Typewriter Muse operates across five interconnected niches. There's the rubber shop, where Marshall cuts and custom-sets rubber platens — the cylinders the paper feeds through — to each machine. He's the only typewriter mechanic in the country who does this work in-house.

"Those go bad, no different than the tires go bad on your car," Marshall explained. "So they have to be custom remanufactured."
Typewriter Muse also produces its own ribbons, covers, cleaning kits, and supplies. There's the service and repair shop, the sales showroom, and now the Dan Bernstein Writing Room.
Marshall offers a shipping service with custom boxes for safe transport. Customers drive in from as far as Bakersfield, Santa Barbara, and Yuma, Arizona. The backlog typically runs three to six weeks.
The Dan Bernstein Writing Room will host workshops on typewriting, poetry, and screenwriting at about $40 per ticket for groups of up to eight people. The room will also host free monthly college nights and type-ins.
Marshall frames the appeal: "It's a machine that can just do one thing."
The same logic applies to typewriters in 2026. Writers use them for the focus, the tactile experience, and the freedom from distraction.
"Typewriters are not lovers," Marshall said. "You can have more than one."
When Bernstein started at the Press-Enterprise 50 years ago this coming June, typewriters were the only option. He took notes on one during phone interviews. He typed his stories. Computers didn't arrive until the late 1970s.
"I was in my late 20s when I started writing stories on a computer," he said.

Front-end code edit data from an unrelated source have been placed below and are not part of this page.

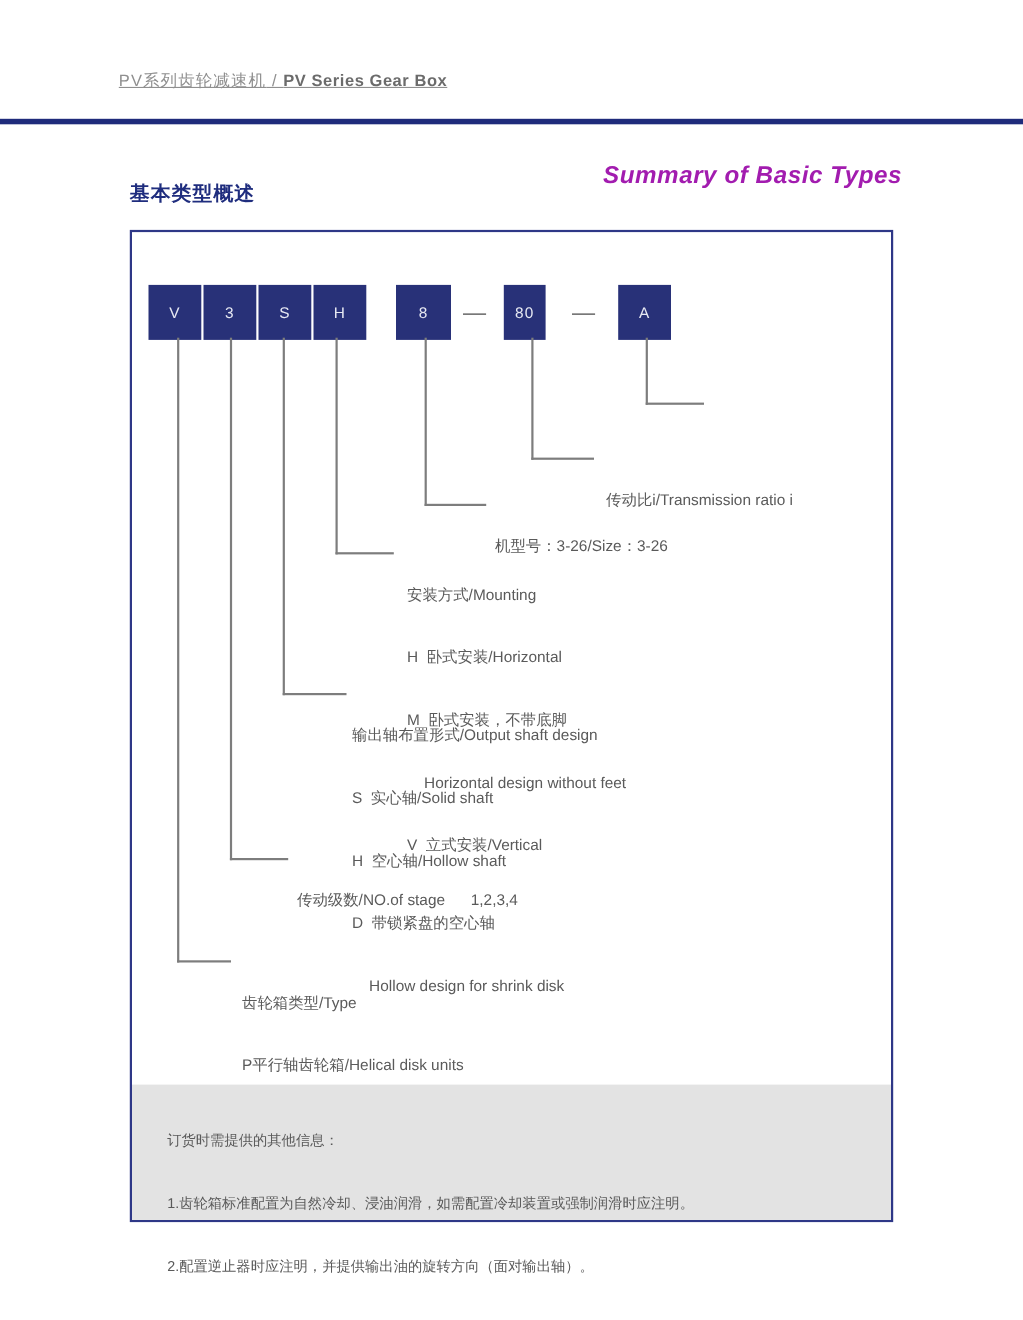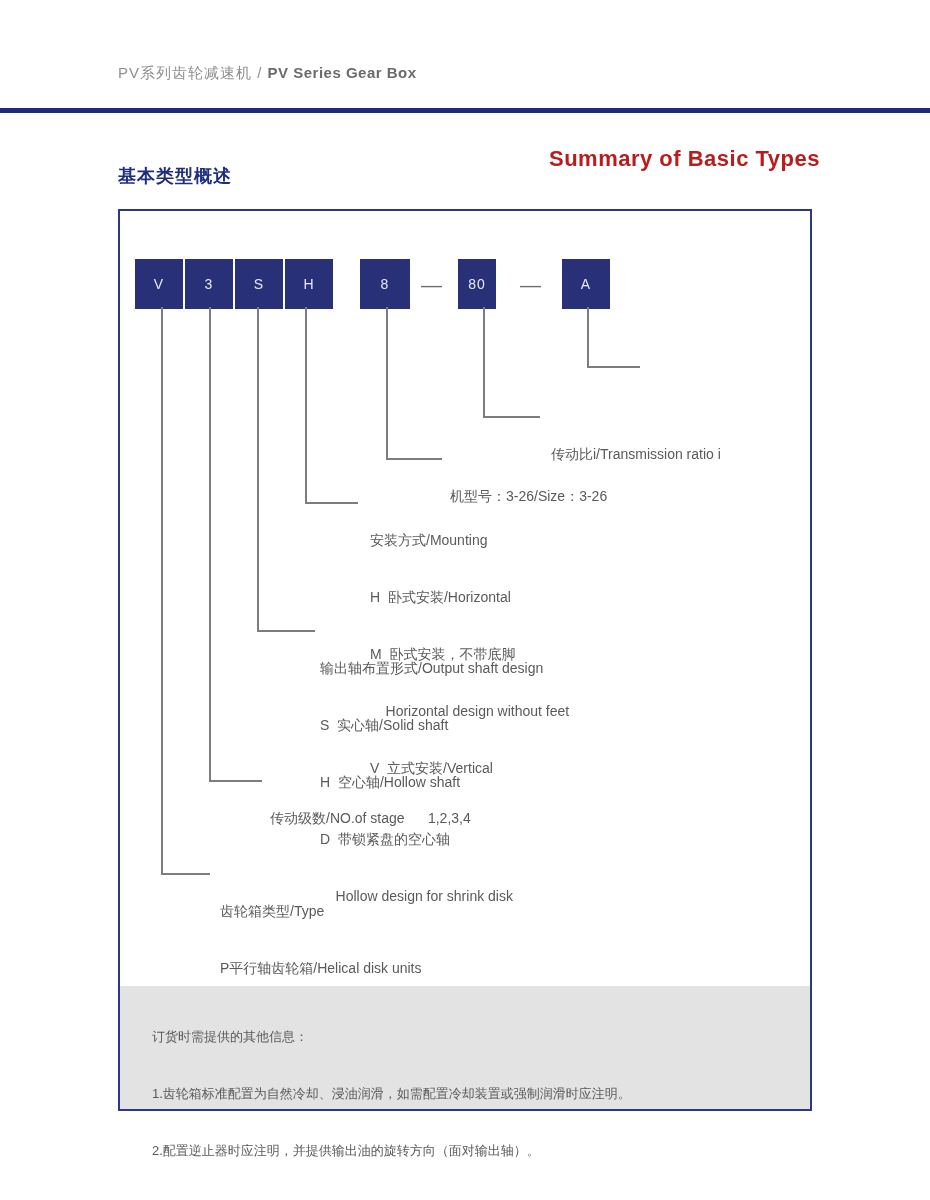--- a/index.html
+++ b/index.html
@@ -7,7 +7,7 @@
   .page{position:relative;width:930px;height:1200px;background:#ffffff;overflow:hidden;}
 
   
-  .header{position:absolute;left:118px;top:64px;font-size:15px;color:#8f8f8f;letter-spacing:1px;white-space:pre;}
+  .header{position:absolute;left:108px;top:64px;font-size:15px;color:#8f8f8f;letter-spacing:1px;white-space:pre;text-decoration:underline;}
   .header .en{font-weight:bold;color:#6b6b6b;letter-spacing:0.5px;}
   .rule{position:absolute;left:0;top:108px;width:930px;height:5px;background:#1f2b7b;}
 

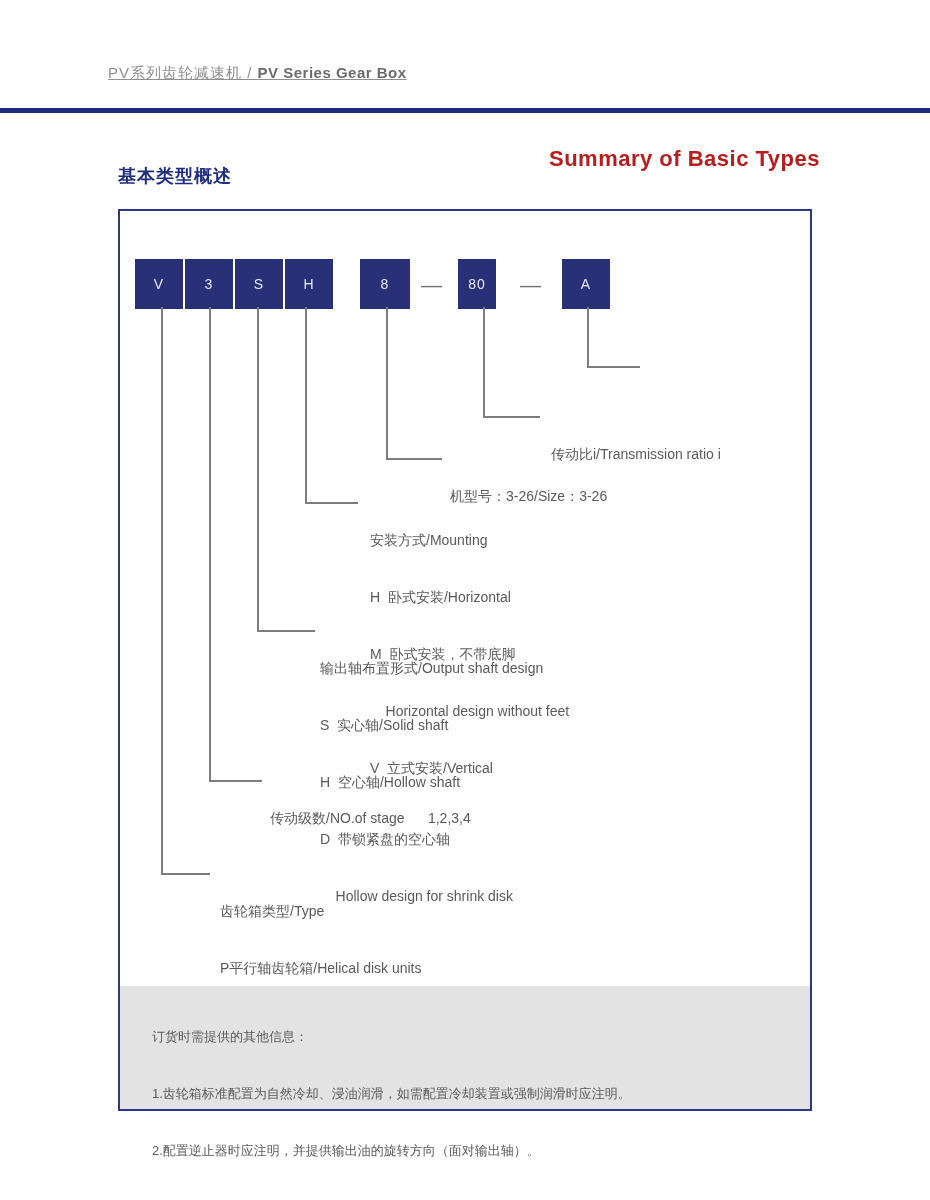--- a/index.html
+++ b/index.html
@@ -13,7 +13,7 @@
 
   
   .sec-zh{position:absolute;left:118px;top:164px;font-size:18px;font-weight:bold;color:#1f2d7e;letter-spacing:1px;}
-  .sec-en{position:absolute;right:110px;top:146px;font-size:22px;font-weight:bold;color:#b91c1c;letter-spacing:0.5px;}
+  .sec-en{position:absolute;right:110px;top:146px;font-size:22px;font-weight:bold;color:#a21caf;letter-spacing:0.5px;font-style:italic;}
 
   
   .panel{position:absolute;left:118px;top:209px;width:694px;height:902px;border:2px solid #2e3787;box-sizing:border-box;background:#ffffff;}

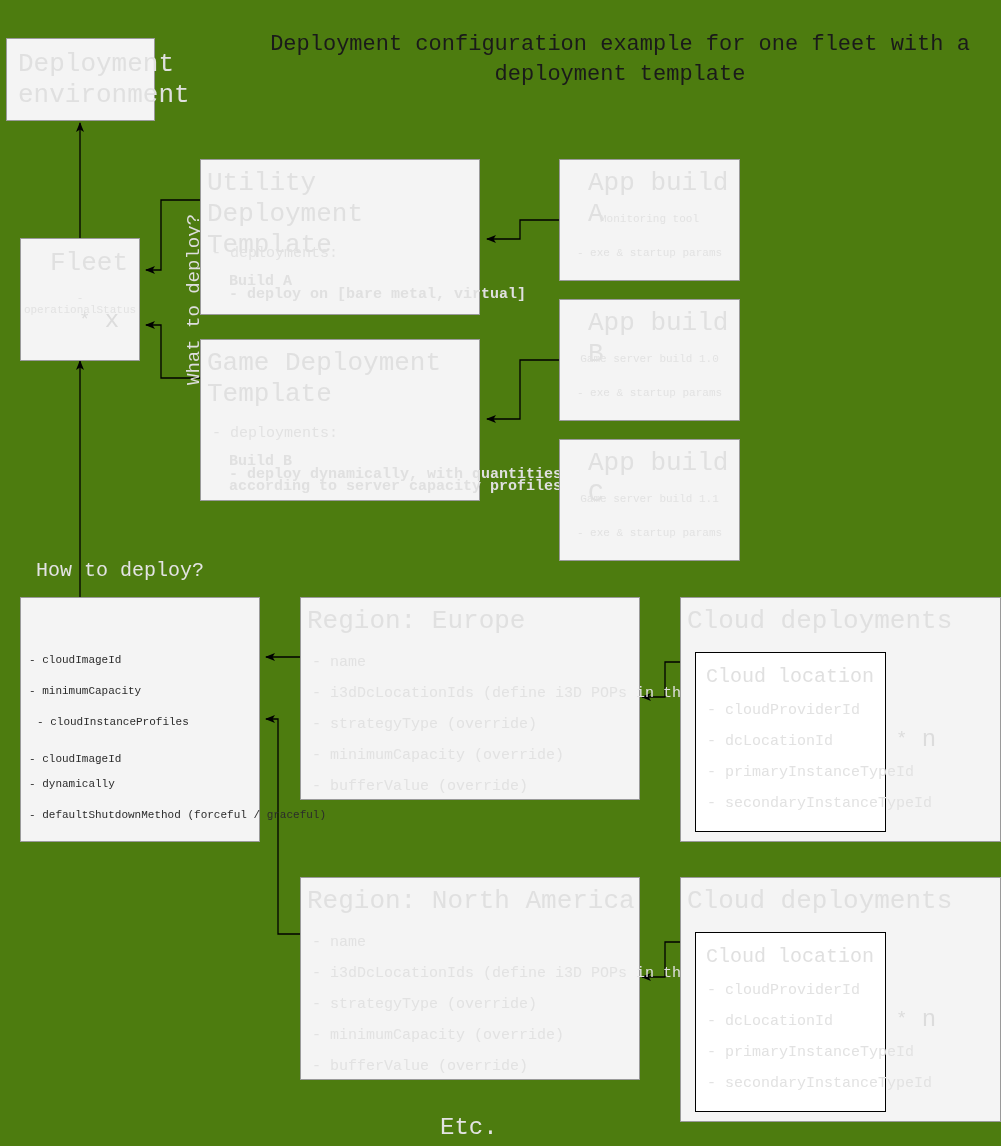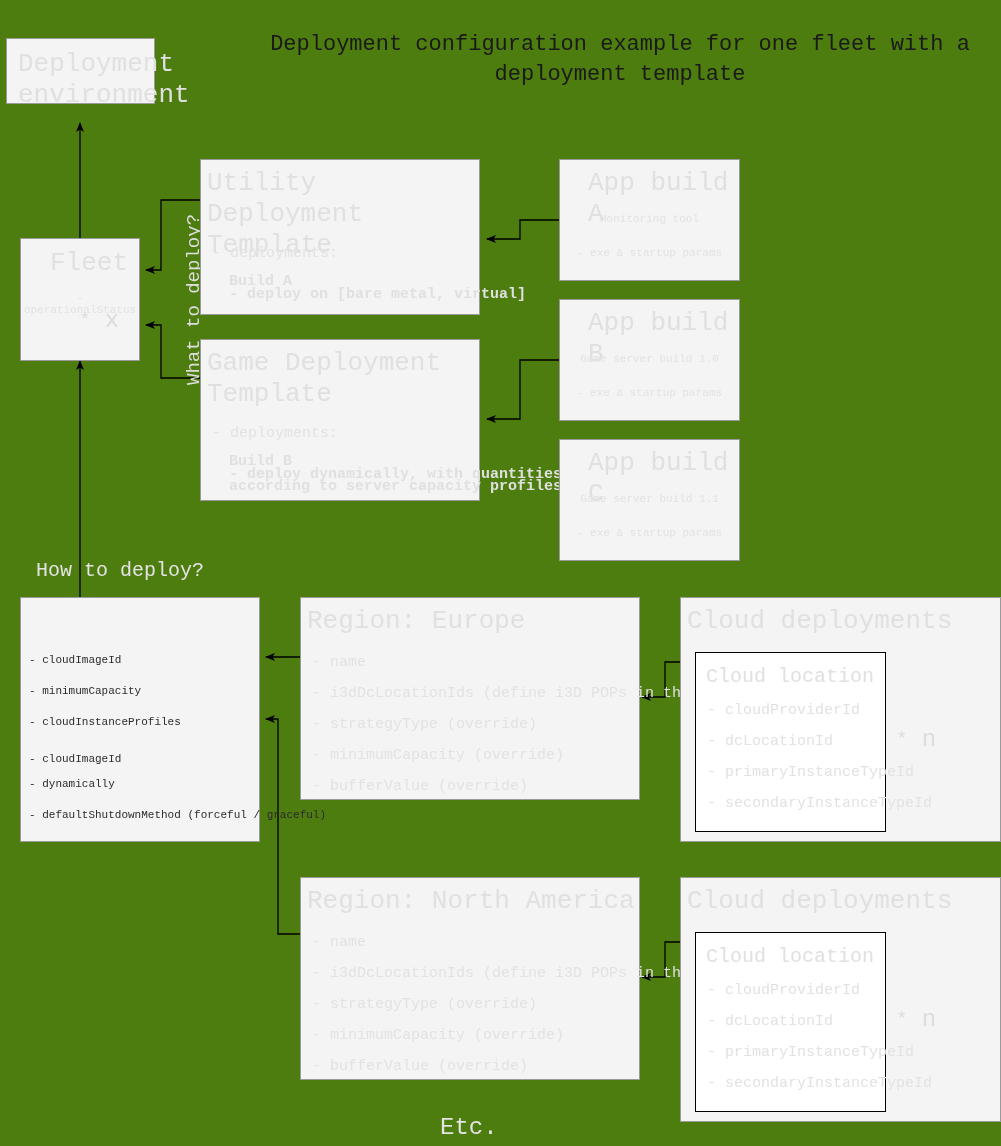--- a/index.html
+++ b/index.html
@@ -137,7 +137,7 @@
 
   <div id="title">Deployment configuration example for one fleet with a deployment template</div>
 
-  <div class="box" style="left:6px; top:38px; width:149px; height:66px;">
+  <div class="box" style="left:6px; top:38px; width:149px; height:83px;">
     <div class="box-title" style="left:11px; top:10px;">Deployment
 environment</div>
   </div>

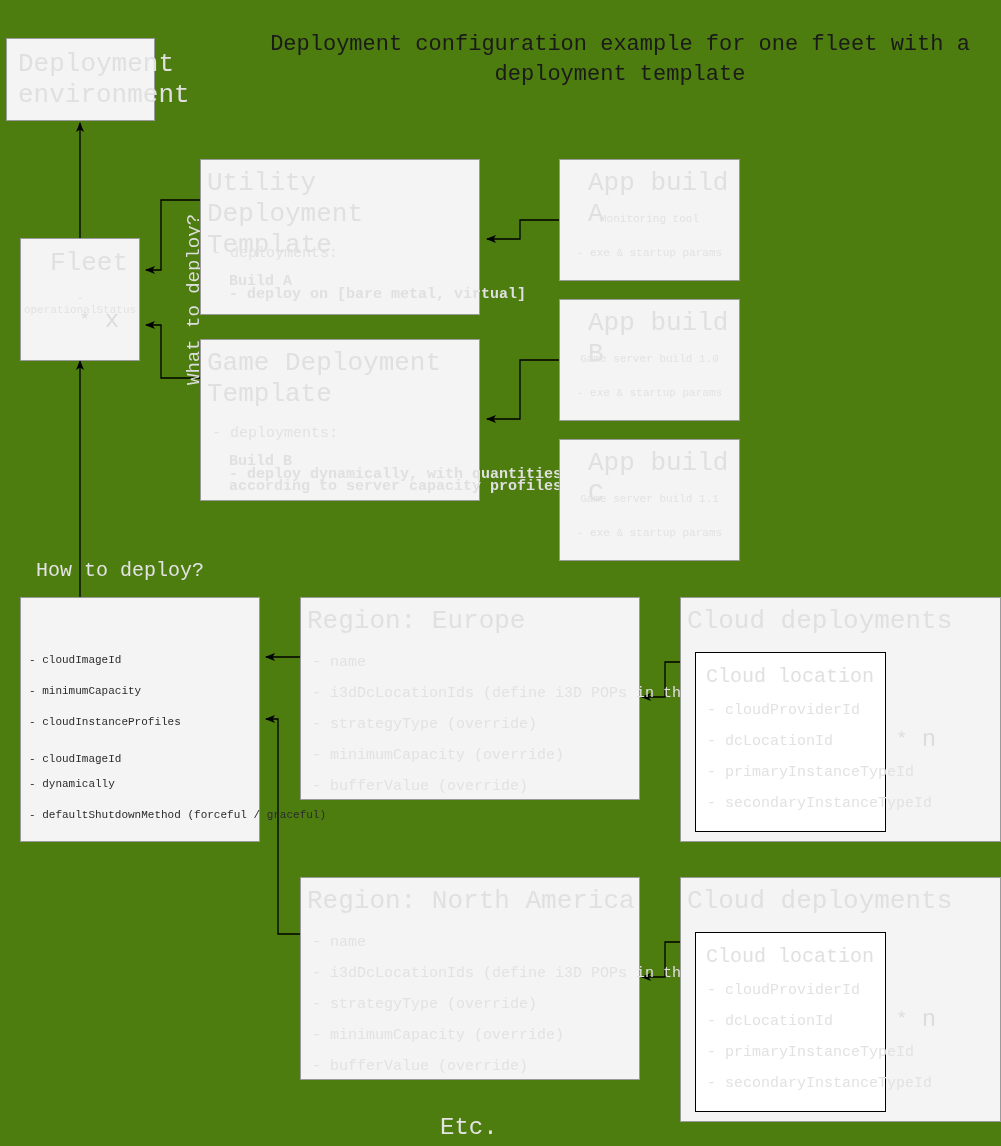--- a/index.html
+++ b/index.html
@@ -193,7 +193,7 @@
   <div class="box" style="left:20px; top:597px; width:240px; height:245px;">
     <div class="attr dark" style="left:8px; top:56px;">- cloudImageId</div>
     <div class="attr dark" style="left:8px; top:87px;">- minimumCapacity</div>
-    <div class="attr dark" style="left:8px; top:118px;">- cloudInstanceProfiles</div>
+    <div class="attr dark" style="left:16px; top:118px;">- cloudInstanceProfiles</div>
     <div class="attr dark" style="left:8px; top:155px;">- cloudImageId</div>
     <div class="attr dark" style="left:8px; top:180px;">- dynamically</div>
     <div class="attr dark" style="left:8px; top:211px;">- defaultShutdownMethod (forceful / graceful)</div>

Now, asked what he hopes the Dan Bernstein Writing Room will become, he offered this:
"I hope it will be a space where people will feel the freedom and pleasure — not pressure — to create, to listen to their muses, to experiment and, yes, to rewrite, which is one of the most important yet magical aspects of writing."

And the setting?
"I can't think of a better setting to stir the creative juices than a small room filled with the up-tempo clackety-clack of typewriters."